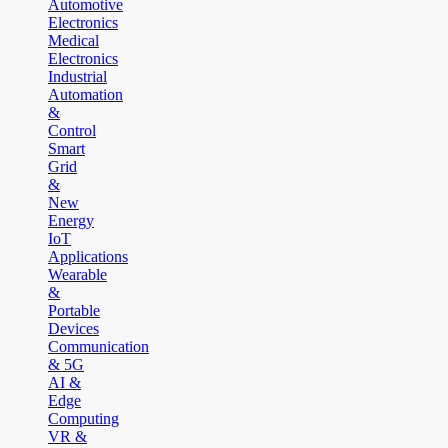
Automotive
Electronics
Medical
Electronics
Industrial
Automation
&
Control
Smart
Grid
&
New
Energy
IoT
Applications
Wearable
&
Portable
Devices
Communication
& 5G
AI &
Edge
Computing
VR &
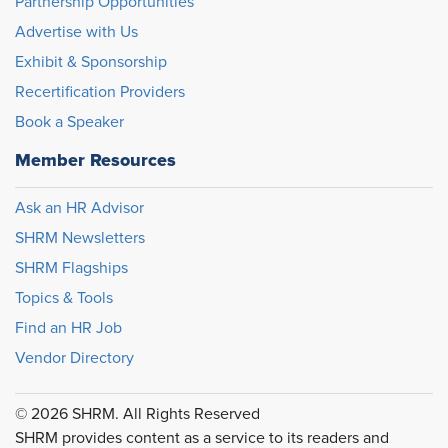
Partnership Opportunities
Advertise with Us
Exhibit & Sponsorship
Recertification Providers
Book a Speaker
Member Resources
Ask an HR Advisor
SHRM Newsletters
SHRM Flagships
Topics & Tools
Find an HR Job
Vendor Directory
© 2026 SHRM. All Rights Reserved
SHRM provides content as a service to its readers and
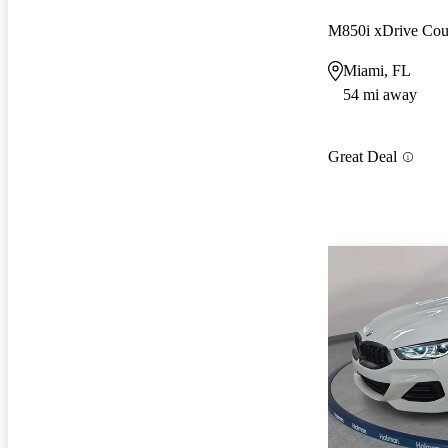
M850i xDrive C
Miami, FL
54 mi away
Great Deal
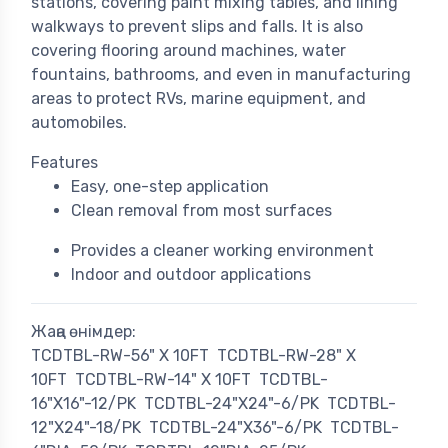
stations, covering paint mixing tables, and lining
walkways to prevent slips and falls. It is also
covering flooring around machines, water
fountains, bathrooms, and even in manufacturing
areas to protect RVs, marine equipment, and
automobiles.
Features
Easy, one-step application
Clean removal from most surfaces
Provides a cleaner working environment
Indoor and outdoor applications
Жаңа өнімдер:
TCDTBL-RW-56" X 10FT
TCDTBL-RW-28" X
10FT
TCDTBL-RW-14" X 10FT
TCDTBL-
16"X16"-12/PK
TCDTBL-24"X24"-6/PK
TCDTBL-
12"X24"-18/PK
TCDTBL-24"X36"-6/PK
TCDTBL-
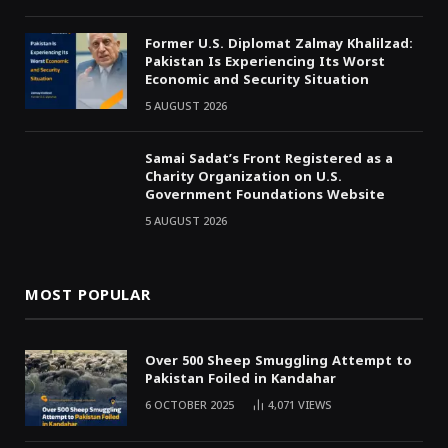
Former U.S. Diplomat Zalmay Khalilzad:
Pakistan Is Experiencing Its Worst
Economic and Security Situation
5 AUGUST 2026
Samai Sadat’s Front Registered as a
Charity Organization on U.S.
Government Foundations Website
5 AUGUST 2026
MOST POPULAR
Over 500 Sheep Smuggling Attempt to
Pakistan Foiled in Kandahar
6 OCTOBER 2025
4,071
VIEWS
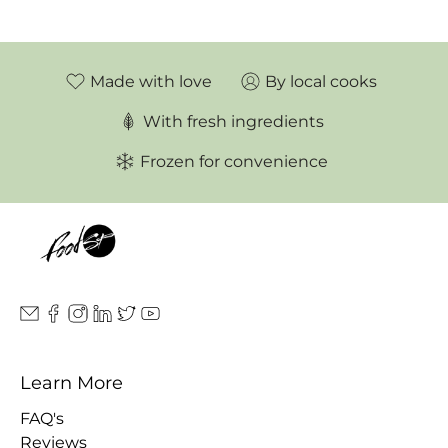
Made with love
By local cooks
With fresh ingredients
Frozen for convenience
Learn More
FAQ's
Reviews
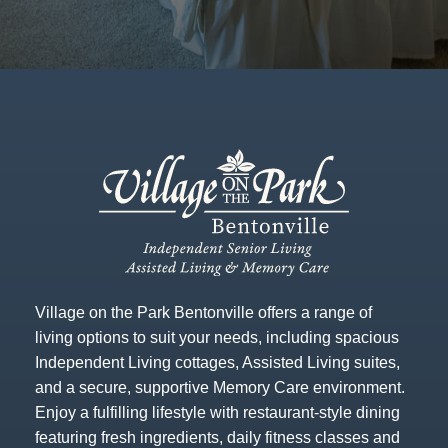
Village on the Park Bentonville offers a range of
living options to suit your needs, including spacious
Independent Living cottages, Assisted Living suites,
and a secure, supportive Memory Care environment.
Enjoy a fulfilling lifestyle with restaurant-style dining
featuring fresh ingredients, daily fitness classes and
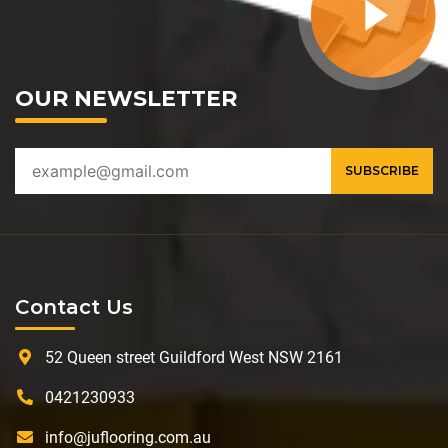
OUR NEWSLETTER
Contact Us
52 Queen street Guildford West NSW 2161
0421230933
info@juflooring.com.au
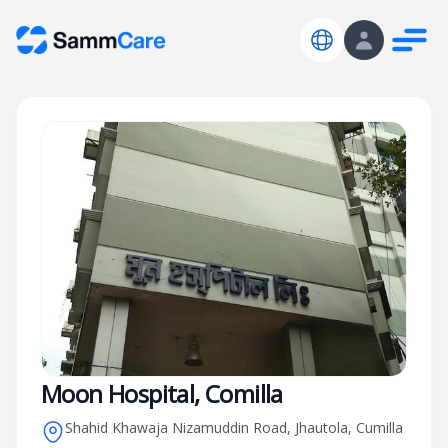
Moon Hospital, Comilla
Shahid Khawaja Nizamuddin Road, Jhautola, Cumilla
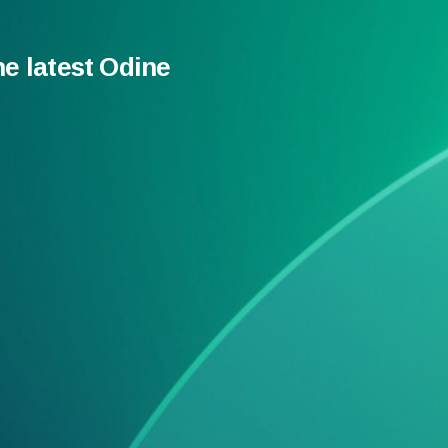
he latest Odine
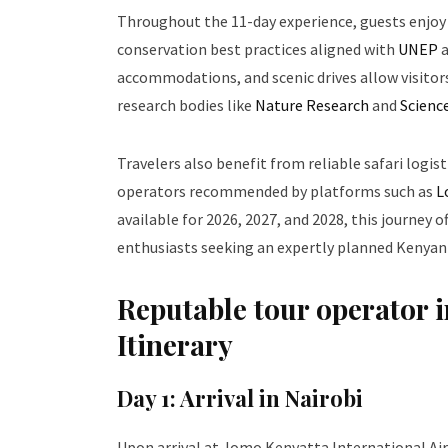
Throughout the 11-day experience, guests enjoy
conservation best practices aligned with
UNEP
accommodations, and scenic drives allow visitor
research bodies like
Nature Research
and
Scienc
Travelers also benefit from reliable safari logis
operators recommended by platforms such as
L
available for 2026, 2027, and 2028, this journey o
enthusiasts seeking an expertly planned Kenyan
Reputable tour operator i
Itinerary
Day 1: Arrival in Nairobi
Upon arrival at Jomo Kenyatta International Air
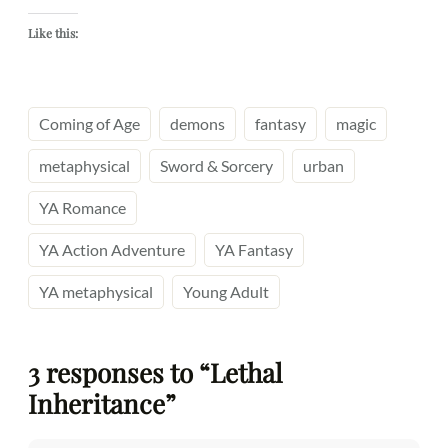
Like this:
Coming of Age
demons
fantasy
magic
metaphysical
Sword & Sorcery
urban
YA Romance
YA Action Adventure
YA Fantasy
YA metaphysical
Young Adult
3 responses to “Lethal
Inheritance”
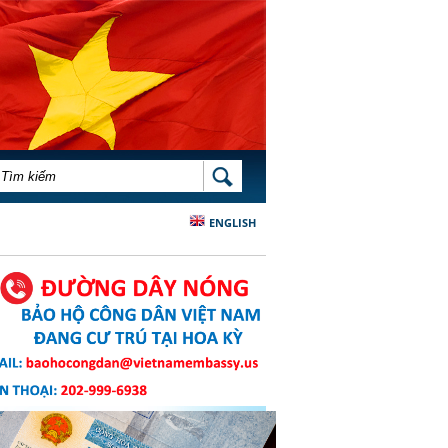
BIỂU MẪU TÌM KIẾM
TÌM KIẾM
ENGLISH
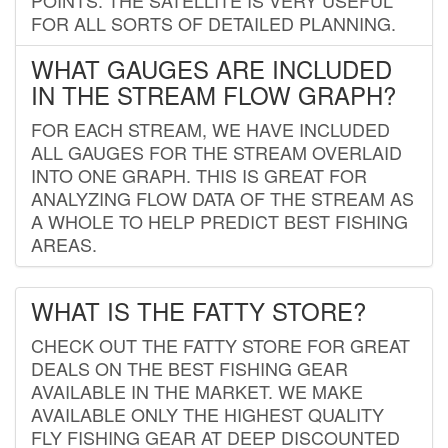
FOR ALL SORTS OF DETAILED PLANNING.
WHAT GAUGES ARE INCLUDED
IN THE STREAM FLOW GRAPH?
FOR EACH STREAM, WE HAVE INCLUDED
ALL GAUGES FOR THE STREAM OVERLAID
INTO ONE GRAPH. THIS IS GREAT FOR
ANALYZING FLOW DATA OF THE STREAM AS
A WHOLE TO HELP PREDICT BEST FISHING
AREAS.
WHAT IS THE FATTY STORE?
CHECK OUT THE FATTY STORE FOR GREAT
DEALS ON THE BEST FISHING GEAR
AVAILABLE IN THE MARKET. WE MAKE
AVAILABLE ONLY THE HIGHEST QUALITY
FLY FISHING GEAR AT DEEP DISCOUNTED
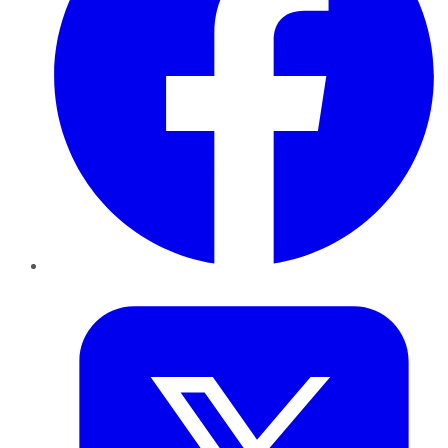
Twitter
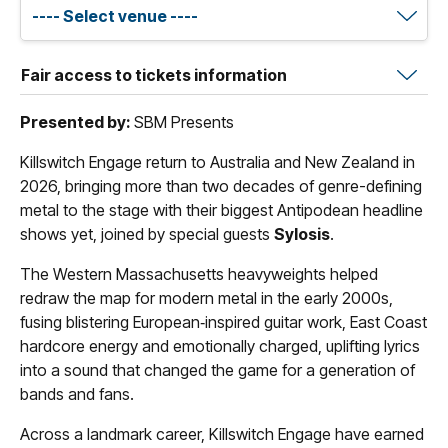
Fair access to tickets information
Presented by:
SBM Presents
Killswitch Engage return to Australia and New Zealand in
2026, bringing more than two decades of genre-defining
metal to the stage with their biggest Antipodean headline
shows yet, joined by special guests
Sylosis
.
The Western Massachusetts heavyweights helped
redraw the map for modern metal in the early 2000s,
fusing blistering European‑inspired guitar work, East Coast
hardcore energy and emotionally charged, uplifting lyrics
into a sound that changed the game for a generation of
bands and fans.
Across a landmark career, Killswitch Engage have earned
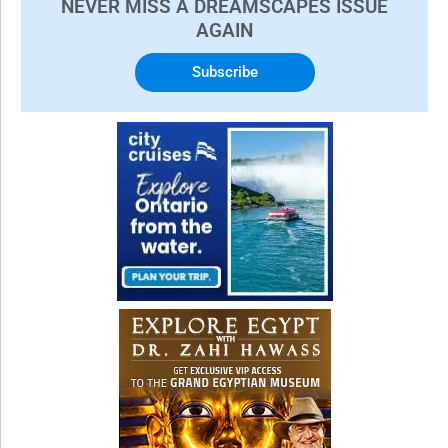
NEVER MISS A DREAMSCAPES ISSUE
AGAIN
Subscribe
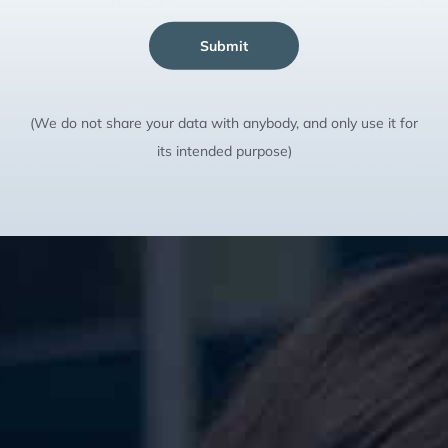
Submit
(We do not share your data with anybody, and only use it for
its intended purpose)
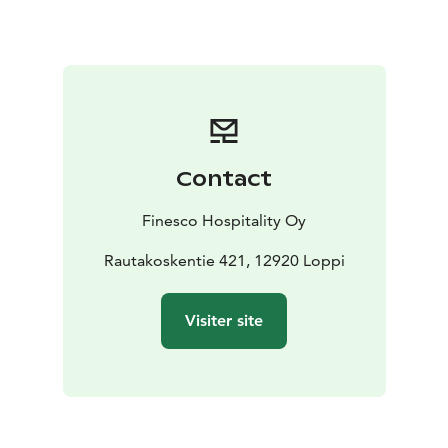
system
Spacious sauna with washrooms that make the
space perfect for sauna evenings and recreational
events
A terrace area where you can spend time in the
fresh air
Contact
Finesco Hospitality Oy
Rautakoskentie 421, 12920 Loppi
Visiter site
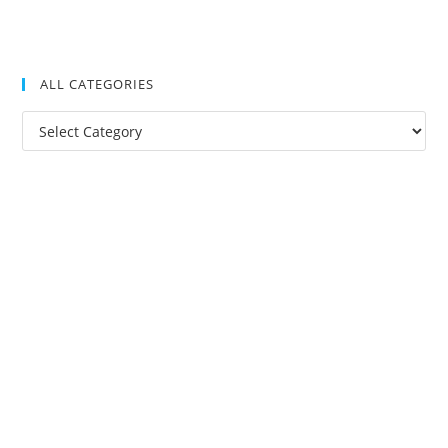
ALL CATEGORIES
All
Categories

Exercise
Can you reproduce every line of text in the listing above word for word, leaving out the pictures?

Worked solution
Automotive
Electronics
Medical
Electronics
Industrial
Automation
&
Control
Smart
Grid
&
New
Energy
IoT
Applications
Wearable
&
Portable
Devices
Communication
& 5G
AI &
Edge
Computing
VR &
Partnership Opportunities
Advertise with Us
Exhibit & Sponsorship
Recertification Providers
Book a Speaker
Member Resources
Ask an HR Advisor
SHRM Newsletters
SHRM Flagships
Topics & Tools
Find an HR Job
Vendor Directory
© 2026 SHRM. All Rights Reserved
SHRM provides content as a service to its readers and
M850i xDrive C
Miami, FL
54 mi away
Great Deal
stations, covering paint mixing tables, and lining
walkways to prevent slips and falls. It is also
covering flooring around machines, water
fountains, bathrooms, and even in manufacturing
areas to protect RVs, marine equipment, and
automobiles.
Features
Easy, one-step application
Clean removal from most surfaces
Provides a cleaner working environment
Indoor and outdoor applications
Жаңа өнімдер:
TCDTBL-RW-56" X 10FT
TCDTBL-RW-28" X
10FT
TCDTBL-RW-14" X 10FT
TCDTBL-
16"X16"-12/PK
TCDTBL-24"X24"-6/PK
TCDTBL-
12"X24"-18/PK
TCDTBL-24"X36"-6/PK
TCDTBL-
Former U.S. Diplomat Zalmay Khalilzad:
Pakistan Is Experiencing Its Worst
Economic and Security Situation
5 AUGUST 2026
Samai Sadat’s Front Registered as a
Charity Organization on U.S.
Government Foundations Website
5 AUGUST 2026
MOST POPULAR
Over 500 Sheep Smuggling Attempt to
Pakistan Foiled in Kandahar
6 OCTOBER 2025
4,071
VIEWS
Made with love
By local cooks
With fresh ingredients
Frozen for convenience
Learn More
FAQ's
Reviews
Village on the Park Bentonville offers a range of
living options to suit your needs, including spacious
Independent Living cottages, Assisted Living suites,
and a secure, supportive Memory Care environment.
Enjoy a fulfilling lifestyle with restaurant-style dining
featuring fresh ingredients, daily fitness classes and
OUR NEWSLETTER
Contact Us
52 Queen street Guildford West NSW 2161
0421230933
info@juflooring.com.au
Moon Hospital, Comilla
Shahid Khawaja Nizamuddin Road, Jhautola, Cumilla
he latest Odine
Throughout the 11-day experience, guests enjoy
conservation best practices aligned with
UNEP
accommodations, and scenic drives allow visitor
research bodies like
Nature Research
and
Scienc
Travelers also benefit from reliable safari logis
operators recommended by platforms such as
L
available for 2026, 2027, and 2028, this journey o
enthusiasts seeking an expertly planned Kenyan
Reputable tour operator i
Itinerary
Day 1: Arrival in Nairobi
Upon arrival at Jomo Kenyatta International Air
Like this:
Coming of Age
demons
fantasy
magic
metaphysical
Sword & Sorcery
urban
YA Romance
YA Action Adventure
YA Fantasy
YA metaphysical
Young Adult
3 responses to “Lethal
Inheritance”
BIỂU MẪU TÌM KIẾM
TÌM KIẾM
ENGLISH
FOR ALL SORTS OF DETAILED PLANNING.
WHAT GAUGES ARE INCLUDED
IN THE STREAM FLOW GRAPH?
FOR EACH STREAM, WE HAVE INCLUDED
ALL GAUGES FOR THE STREAM OVERLAID
INTO ONE GRAPH. THIS IS GREAT FOR
ANALYZING FLOW DATA OF THE STREAM AS
A WHOLE TO HELP PREDICT BEST FISHING
AREAS.
WHAT IS THE FATTY STORE?
CHECK OUT THE FATTY STORE FOR GREAT
DEALS ON THE BEST FISHING GEAR
AVAILABLE IN THE MARKET. WE MAKE
AVAILABLE ONLY THE HIGHEST QUALITY
FLY FISHING GEAR AT DEEP DISCOUNTED
Twitter
Fair access to tickets information
Presented by:
SBM Presents
Killswitch Engage return to Australia and New Zealand in
2026, bringing more than two decades of genre-defining
metal to the stage with their biggest Antipodean headline
shows yet, joined by special guests
Sylosis
.
The Western Massachusetts heavyweights helped
redraw the map for modern metal in the early 2000s,
fusing blistering European‑inspired guitar work, East Coast
hardcore energy and emotionally charged, uplifting lyrics
into a sound that changed the game for a generation of
bands and fans.
Across a landmark career, Killswitch Engage have earned
NEVER MISS A DREAMSCAPES ISSUE
AGAIN
Subscribe
Submit
(We do not share your data with anybody, and only use it for
its intended purpose)
system
Spacious sauna with washrooms that make the
space perfect for sauna evenings and recreational
events
A terrace area where you can spend time in the
fresh air
Contact
Finesco Hospitality Oy
Rautakoskentie 421, 12920 Loppi
Visiter site
ALL CATEGORIES
All
Categories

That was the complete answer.